In the meantime, there was the final part of Red Riding to keep us going. Of course, by the end, so much of what initially made the series appealing had lost its novelty: all that macho smoking, pint-drinking and spontaneous sex. But the drama was still there, as was the acting, this time courtesy of Mark Addy as the takeaway-scoffing, good-guy solicitor John Piggott.

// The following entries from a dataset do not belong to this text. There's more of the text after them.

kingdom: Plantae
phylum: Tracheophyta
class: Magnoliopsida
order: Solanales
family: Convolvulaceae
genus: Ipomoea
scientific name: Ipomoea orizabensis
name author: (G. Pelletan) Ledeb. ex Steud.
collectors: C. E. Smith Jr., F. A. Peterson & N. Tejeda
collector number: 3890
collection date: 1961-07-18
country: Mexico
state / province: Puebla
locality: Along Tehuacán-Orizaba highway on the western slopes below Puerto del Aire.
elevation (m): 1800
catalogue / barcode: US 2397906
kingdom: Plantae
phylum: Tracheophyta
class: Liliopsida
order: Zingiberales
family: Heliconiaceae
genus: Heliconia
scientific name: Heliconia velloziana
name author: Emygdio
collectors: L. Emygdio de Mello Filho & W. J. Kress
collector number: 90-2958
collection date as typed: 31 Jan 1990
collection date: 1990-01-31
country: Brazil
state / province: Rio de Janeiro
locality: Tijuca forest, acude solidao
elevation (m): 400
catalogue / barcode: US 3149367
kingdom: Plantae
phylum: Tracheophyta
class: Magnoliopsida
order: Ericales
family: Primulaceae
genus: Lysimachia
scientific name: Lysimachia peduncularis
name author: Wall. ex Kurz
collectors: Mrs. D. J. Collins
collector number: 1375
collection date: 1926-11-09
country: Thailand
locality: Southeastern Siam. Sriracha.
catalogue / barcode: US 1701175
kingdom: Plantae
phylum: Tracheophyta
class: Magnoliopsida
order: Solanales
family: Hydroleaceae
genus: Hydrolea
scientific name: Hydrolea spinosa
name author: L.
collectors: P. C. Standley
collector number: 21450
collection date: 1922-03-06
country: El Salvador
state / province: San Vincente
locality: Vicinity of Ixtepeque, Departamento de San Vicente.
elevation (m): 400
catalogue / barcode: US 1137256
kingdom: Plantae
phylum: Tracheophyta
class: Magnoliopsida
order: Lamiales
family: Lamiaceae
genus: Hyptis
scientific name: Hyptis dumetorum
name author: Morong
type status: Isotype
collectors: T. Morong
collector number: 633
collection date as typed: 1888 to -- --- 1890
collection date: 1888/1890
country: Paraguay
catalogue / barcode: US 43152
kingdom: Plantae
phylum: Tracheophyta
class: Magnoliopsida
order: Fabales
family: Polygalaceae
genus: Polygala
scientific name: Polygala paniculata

Bearing the mark of yet another director (this time, Anand Tucker), it was, almost, a cross between the first and the second episode, less confusing than 1974, but rather darker than 1980. This time, it was 1983, nine years after Detective Jobson and co (but mainly co) framed a local boy for a set of schoolgirl murders. With a new girl gone missing, Jobson was experiencing a touch of the guilts, something that was only fuelled by an unlikely visit to a psychic, who thought the girl was still alive, waiting to be saved. While Jobson chewed on his conscience, Piggott got a call from the framed man's mum, pleading for him to help. Initial reluctance gave way to passionate engagement, and he decided to take the case on.
Thus began the final chapter in this parable of Northern discontent. It was, as before, completely compelling, not-to-be-missed TV. That said, I was in some ways rather glad to see the back of it. After all, there are only so many Thursday nights you can devote to relentless gloom-mongering.